On a spring night, the call of a Northern saw whet owl echoes through the forest. Saw whet owls are one of about 10 owl species found in Alaska. While owls may not be readily seen, they can be heard, especially in the spring, and most of Alaska's owls can be identified by their distinct calls. Saw whets are tiny forest owls. They're quiet most of the year, as they are prey for larger owls. But in the spring they are quite vocal, and males can broadcast this one-note mating call for hours.
The western screech owl is has a call like a "bouncing ball," the hoots speed up over the course of the call. The owl's name is misleading as it isn't really known to screech. Like the Saw whet, it's a small forest owl found in Southeast and southcentral Alaska.

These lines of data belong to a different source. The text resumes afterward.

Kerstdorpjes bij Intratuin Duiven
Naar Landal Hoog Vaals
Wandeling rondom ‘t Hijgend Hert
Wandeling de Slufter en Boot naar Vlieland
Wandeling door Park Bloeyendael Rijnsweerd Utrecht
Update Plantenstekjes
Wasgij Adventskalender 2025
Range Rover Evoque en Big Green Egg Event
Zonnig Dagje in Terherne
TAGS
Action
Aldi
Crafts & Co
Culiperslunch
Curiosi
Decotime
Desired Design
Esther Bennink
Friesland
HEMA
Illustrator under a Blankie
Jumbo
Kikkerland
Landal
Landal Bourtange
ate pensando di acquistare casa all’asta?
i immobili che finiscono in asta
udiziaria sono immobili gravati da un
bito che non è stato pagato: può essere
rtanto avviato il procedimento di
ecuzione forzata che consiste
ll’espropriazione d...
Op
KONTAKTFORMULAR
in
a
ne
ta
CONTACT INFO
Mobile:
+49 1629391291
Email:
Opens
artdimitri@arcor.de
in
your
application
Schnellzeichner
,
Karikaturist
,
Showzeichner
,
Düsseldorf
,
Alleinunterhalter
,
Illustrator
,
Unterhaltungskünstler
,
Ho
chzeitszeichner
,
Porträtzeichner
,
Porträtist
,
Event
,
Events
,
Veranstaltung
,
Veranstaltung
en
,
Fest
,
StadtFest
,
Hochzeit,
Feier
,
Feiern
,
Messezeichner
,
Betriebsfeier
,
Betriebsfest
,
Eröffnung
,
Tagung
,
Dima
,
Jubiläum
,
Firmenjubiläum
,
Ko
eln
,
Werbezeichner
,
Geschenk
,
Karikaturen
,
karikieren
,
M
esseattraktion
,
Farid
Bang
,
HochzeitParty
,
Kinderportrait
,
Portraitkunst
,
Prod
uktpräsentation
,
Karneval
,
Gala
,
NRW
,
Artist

The boreal owl has a call similar in tone to the saw whet, but delivered in a run of about 12 notes then a pause, then repeated. As the name implies, Boreal owls are found in northern and interior Alaska.

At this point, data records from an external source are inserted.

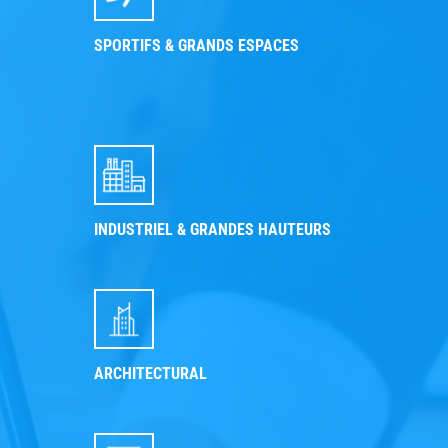
SPORTIFS & GRANDS ESPACES
INDUSTRIEL & GRANDES HAUTEURS
ARCHITECTURAL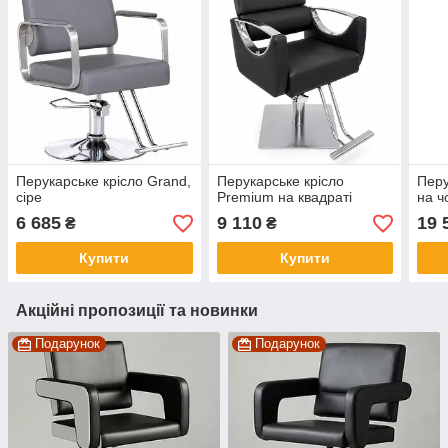
Перукарське крісло Grand,
Перукарське крісло
Перу
сіре
Premium на квадраті
на ч
6 685
9 110
19 
₴
₴
Купити
Купити
Акційні пропозиції та новинки
Подарунок
Подарунок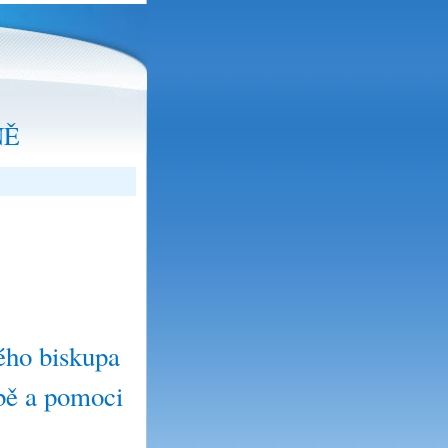
NĚ
ho biskupa
obě a pomoci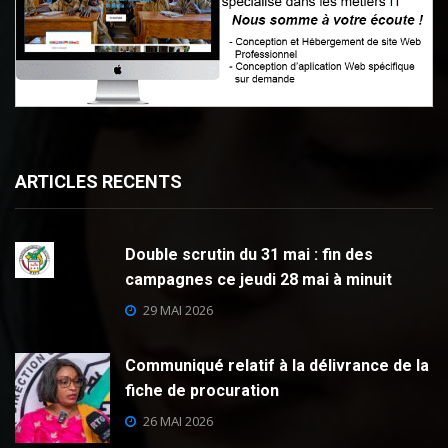
ARTICLES RECENTS
Double scrutin du 31 mai : fin des
campagnes ce jeudi 28 mai à minuit
29 MAI 2026
Communiqué relatif à la délivrance de la
fiche de procuration
26 MAI 2026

Barred owls are newcomers to Alaska. They are close cousins to the spotted owl of the American west, and will hybridize with spotted owls. A century ago barred owls were found primarily in the American South, where they're known as hoot owls. But over the latter half of the 20th century they extended their range north and west. They were first documented in Southeast Alaska in the 1970s, and now they're relatively common. These territorial owls readily respond to "hooting" and will answer an imitated call.